Question

You are given 4.5 moles of `O_2` to react with `1.60 x10^2` g `C_2H_4`. Upon completion of the reaction, will there be any remaining `C_2H_4`?

Answer 1

There is insufficient dioxygen to combust the ethylene completely.

Explanation:

We represent the combustion of ethylene by this reaction:

`H_2C=CH_2(g) +3O_2(g) rarr 2CO_2(g) + 2H_2O(l)`

For complete combustion, `28*g` of ethylene thus requires `96*g` of dioxygen.

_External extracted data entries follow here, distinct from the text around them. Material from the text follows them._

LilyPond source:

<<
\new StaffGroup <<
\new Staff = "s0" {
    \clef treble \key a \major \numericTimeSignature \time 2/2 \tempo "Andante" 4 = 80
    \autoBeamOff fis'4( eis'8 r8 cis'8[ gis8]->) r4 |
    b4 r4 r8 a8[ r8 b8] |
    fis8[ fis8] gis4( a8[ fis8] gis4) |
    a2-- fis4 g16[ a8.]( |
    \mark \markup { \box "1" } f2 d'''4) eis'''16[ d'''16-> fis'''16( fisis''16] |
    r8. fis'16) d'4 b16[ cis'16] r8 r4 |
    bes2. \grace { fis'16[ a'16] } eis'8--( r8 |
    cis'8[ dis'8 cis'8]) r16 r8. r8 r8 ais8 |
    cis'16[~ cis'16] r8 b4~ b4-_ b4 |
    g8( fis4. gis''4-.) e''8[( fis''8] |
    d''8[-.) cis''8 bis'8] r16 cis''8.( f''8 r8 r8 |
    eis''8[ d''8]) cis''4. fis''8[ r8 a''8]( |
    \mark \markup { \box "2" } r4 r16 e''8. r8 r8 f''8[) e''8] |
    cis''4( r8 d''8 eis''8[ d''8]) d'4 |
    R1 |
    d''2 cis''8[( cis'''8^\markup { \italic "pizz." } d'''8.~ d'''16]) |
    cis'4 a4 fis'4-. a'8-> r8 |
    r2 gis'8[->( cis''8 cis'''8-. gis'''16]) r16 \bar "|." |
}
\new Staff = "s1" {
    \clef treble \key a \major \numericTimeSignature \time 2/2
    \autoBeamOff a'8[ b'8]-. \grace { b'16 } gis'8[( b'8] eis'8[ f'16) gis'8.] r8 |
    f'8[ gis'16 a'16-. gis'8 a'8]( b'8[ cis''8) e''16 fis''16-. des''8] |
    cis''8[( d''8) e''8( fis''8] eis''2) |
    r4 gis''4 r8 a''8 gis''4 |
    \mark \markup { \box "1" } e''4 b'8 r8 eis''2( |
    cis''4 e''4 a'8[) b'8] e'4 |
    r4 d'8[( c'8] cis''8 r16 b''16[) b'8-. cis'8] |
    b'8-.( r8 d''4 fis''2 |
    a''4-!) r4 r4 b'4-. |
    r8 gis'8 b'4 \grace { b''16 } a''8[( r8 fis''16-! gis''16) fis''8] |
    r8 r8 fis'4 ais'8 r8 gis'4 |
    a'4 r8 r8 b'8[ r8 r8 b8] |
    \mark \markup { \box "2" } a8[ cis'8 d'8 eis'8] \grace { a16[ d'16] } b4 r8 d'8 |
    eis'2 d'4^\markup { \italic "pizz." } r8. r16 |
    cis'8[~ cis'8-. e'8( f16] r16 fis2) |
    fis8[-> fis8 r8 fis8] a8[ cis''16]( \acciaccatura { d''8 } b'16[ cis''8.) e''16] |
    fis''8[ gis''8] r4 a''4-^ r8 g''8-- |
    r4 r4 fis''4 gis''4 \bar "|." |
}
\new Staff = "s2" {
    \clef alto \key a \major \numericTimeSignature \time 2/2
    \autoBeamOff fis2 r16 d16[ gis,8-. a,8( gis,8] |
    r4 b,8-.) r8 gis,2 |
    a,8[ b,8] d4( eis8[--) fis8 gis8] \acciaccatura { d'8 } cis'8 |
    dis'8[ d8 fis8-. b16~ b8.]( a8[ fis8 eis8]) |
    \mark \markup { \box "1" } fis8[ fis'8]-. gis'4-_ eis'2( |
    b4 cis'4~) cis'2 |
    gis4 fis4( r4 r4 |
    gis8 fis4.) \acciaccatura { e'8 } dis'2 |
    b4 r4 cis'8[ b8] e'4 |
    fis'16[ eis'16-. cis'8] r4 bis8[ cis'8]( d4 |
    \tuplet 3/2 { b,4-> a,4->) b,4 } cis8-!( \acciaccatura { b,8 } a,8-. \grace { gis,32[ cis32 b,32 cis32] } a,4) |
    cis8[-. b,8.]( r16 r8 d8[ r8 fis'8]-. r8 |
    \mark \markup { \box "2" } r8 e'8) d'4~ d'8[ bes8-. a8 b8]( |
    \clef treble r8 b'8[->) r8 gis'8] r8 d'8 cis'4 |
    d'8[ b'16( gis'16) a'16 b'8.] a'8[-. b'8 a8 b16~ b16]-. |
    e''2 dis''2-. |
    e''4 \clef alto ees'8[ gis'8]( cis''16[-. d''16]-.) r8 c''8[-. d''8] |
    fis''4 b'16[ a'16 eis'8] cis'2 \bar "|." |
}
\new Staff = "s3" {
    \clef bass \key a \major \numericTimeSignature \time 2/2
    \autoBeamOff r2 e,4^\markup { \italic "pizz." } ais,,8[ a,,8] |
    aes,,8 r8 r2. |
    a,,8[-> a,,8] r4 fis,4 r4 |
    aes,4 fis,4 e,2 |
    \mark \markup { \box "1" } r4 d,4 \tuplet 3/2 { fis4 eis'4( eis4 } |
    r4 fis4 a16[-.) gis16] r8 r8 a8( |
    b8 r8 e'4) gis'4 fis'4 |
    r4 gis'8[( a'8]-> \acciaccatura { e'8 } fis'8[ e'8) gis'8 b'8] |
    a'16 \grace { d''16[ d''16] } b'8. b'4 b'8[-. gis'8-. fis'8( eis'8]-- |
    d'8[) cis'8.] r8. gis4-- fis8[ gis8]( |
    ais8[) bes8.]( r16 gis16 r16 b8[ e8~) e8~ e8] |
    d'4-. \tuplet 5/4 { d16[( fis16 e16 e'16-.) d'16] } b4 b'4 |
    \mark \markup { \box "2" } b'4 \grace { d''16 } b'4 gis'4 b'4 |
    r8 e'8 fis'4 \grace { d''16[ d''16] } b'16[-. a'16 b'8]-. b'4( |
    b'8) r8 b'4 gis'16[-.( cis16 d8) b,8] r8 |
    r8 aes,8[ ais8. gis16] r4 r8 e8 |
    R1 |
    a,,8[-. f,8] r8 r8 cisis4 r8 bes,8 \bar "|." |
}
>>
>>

Here, `"moles of ethylene"` `=` `(1.60xx10^2*g)/(28.05*g*mol^-1)=5.70*mol`.

And, this quantity of ethylene requires, `3xx5.70*molxx32.00*g*mol^-1` `"dioxygen gas"` `=` `547.6*g`, approx. `17*mol`.

However, we can certainly represent incomplete combustion:

`H_2C=CH_2(g) +2O_2(g) rarr 2CO(g) + 2H_2O(l)`;

And `H_2C=CH_2(g) +O_2(g) rarr 2C(s) + 2H_2O(l)`.

Both of these reactions would occur to some extent in any combustion reaction. Given the limited quantity of oxidant, some ethylene would remain unreacted.